• Task description: From the first line to the last, restate the data exactly, leaving out the images.

• Collected material:
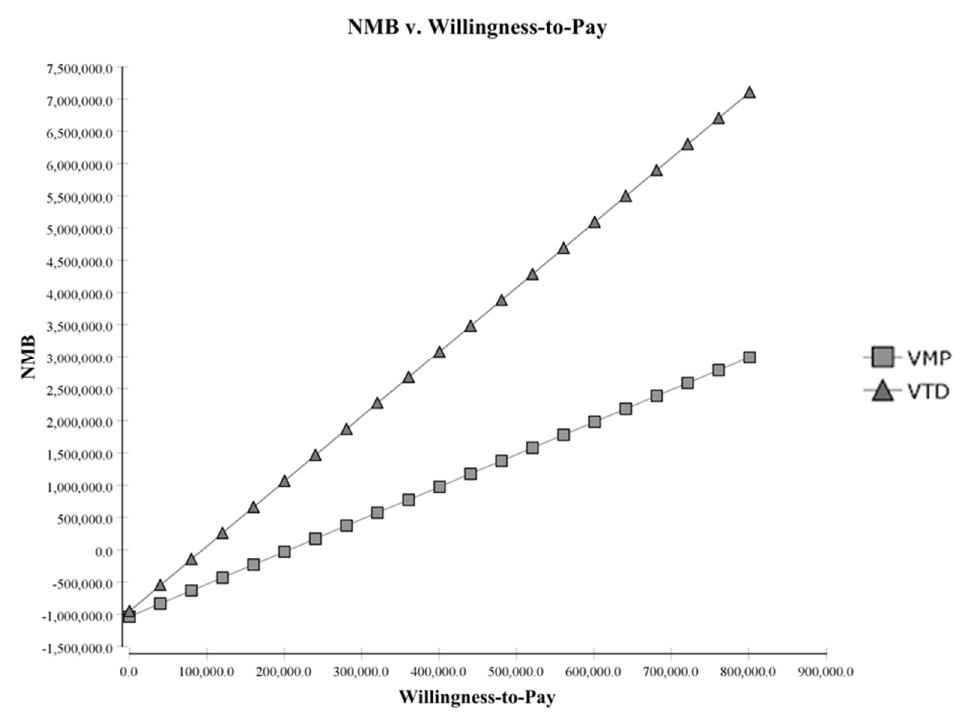
Figure 3. Net monetary benefit with different willing-to-pay prices.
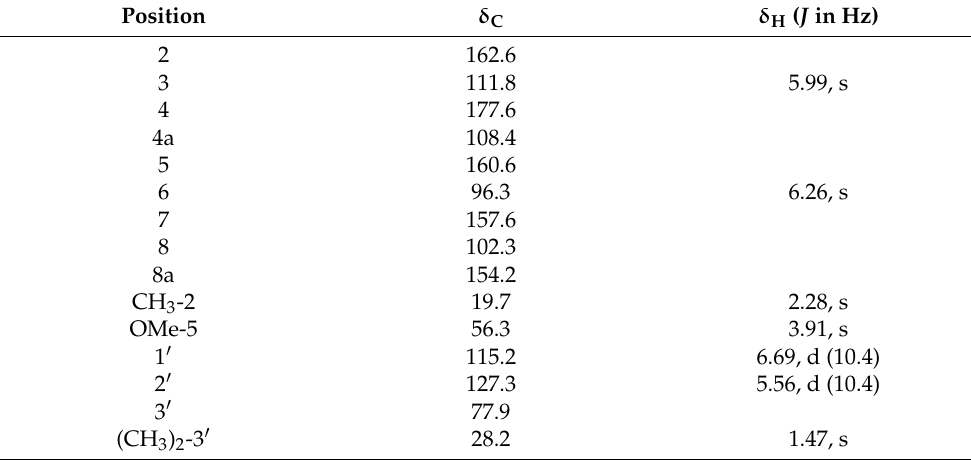
Table A1. 1 H NMR (500 MHz) and 13 C NMR (125 MHz) of O -methylalloptaeroxylin in CDCl 3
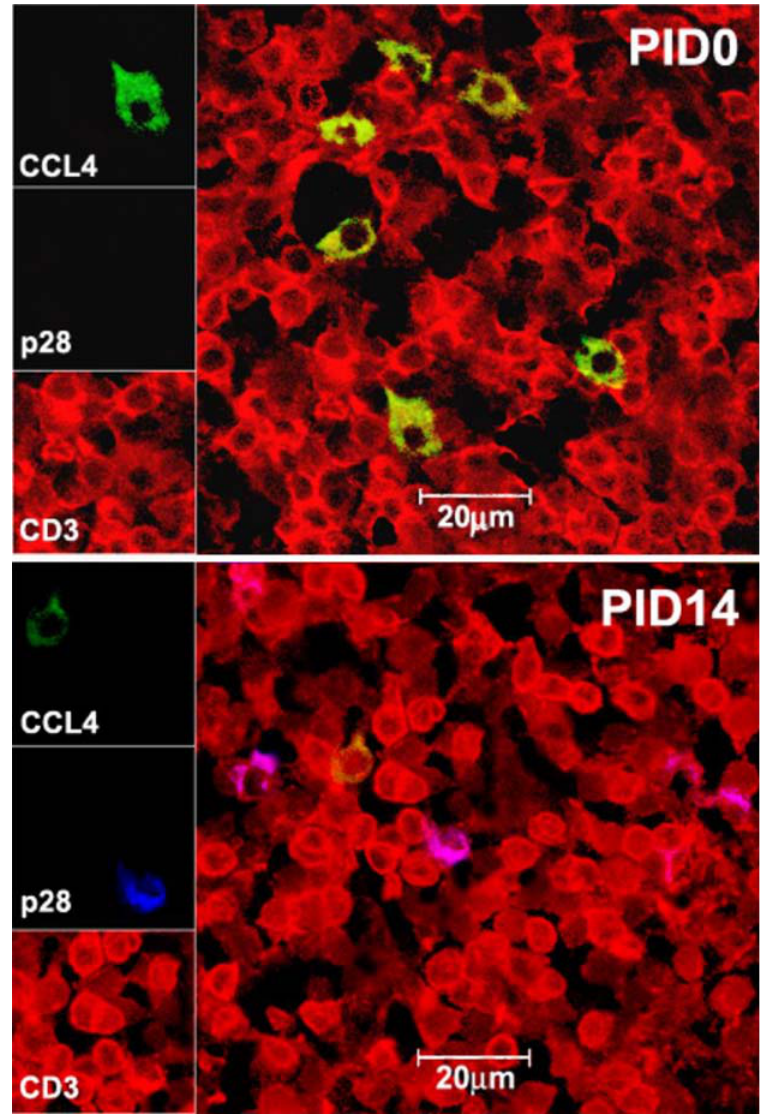
Figure 3. Triple-label confocal microscopy of CCL4 + cells in mesenteric lymph nodes obtained from control (PID 0) and SHIV SF162P4 -inoculated macaques at PID 14. T lymphocytes (CD3 + ) are red, CCL4 + cells are green, SHIV SF162P4 -infected cells (p28 + ) are blue. Overlap of red and green fluorescence is seen as yellow, overlap of red and blue as pink. Higher number of CD3 + CCL4 + cells was seen at PID 0 than at PID 14 (Table 1) while CD3 + p28 + cells could be seen at PID 14 but not at PID 0 indicating the successful spread of virus into GALTs following mucosal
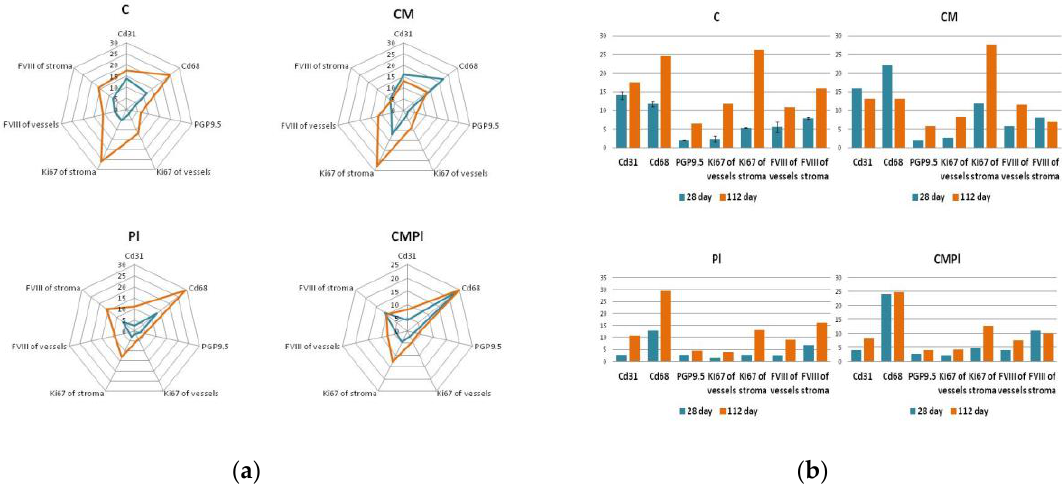
Figure 5. Immunohistochemical study of animal skin defects: ( a ) Absolute number of IHC markers in excised animal skin defect tissue samples per 10 visual fields; ( b ) semiquantitative assessment of the expression of IHC markers in excised animal skin defect samples (with a score from 0 to 3, where 0 is the absence of expression and 3 is full expression). (C: irradiated rats without subsequent therapy, CM: irradiated rats that received intradermal administration of culture medium (MesenCult) concentrate, PL: therapy of LRI using MSC derived from the placenta, CMPL: therapy of LRI using a concentrate of conditioned medium collected from culture of the MSCs. Blue: 28 days; orange: 112 days from the start of therapy. The score is from 0 to 3, where 0 is the absence of expression and 3 is full expression.).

• Exercise solution:
Figure 3. Net monetary benefit with different willing-to-pay prices.
Table A1. 1 H NMR (500 MHz) and 13 C NMR (125 MHz) of O -methylalloptaeroxylin in CDCl 3
Figure 3. Triple-label confocal microscopy of CCL4 + cells in mesenteric lymph nodes obtained from control (PID 0) and SHIV SF162P4 -inoculated macaques at PID 14. T lymphocytes (CD3 + ) are red, CCL4 + cells are green, SHIV SF162P4 -infected cells (p28 + ) are blue. Overlap of red and green fluorescence is seen as yellow, overlap of red and blue as pink. Higher number of CD3 + CCL4 + cells was seen at PID 0 than at PID 14 (Table 1) while CD3 + p28 + cells could be seen at PID 14 but not at PID 0 indicating the successful spread of virus into GALTs following mucosal
Figure 5. Immunohistochemical study of animal skin defects: ( a ) Absolute number of IHC markers in excised animal skin defect tissue samples per 10 visual fields; ( b ) semiquantitative assessment of the expression of IHC markers in excised animal skin defect samples (with a score from 0 to 3, where 0 is the absence of expression and 3 is full expression). (C: irradiated rats without subsequent therapy, CM: irradiated rats that received intradermal administration of culture medium (MesenCult) concentrate, PL: therapy of LRI using MSC derived from the placenta, CMPL: therapy of LRI using a concentrate of conditioned medium collected from culture of the MSCs. Blue: 28 days; orange: 112 days from the start of therapy. The score is from 0 to 3, where 0 is the absence of expression and 3 is full expression.).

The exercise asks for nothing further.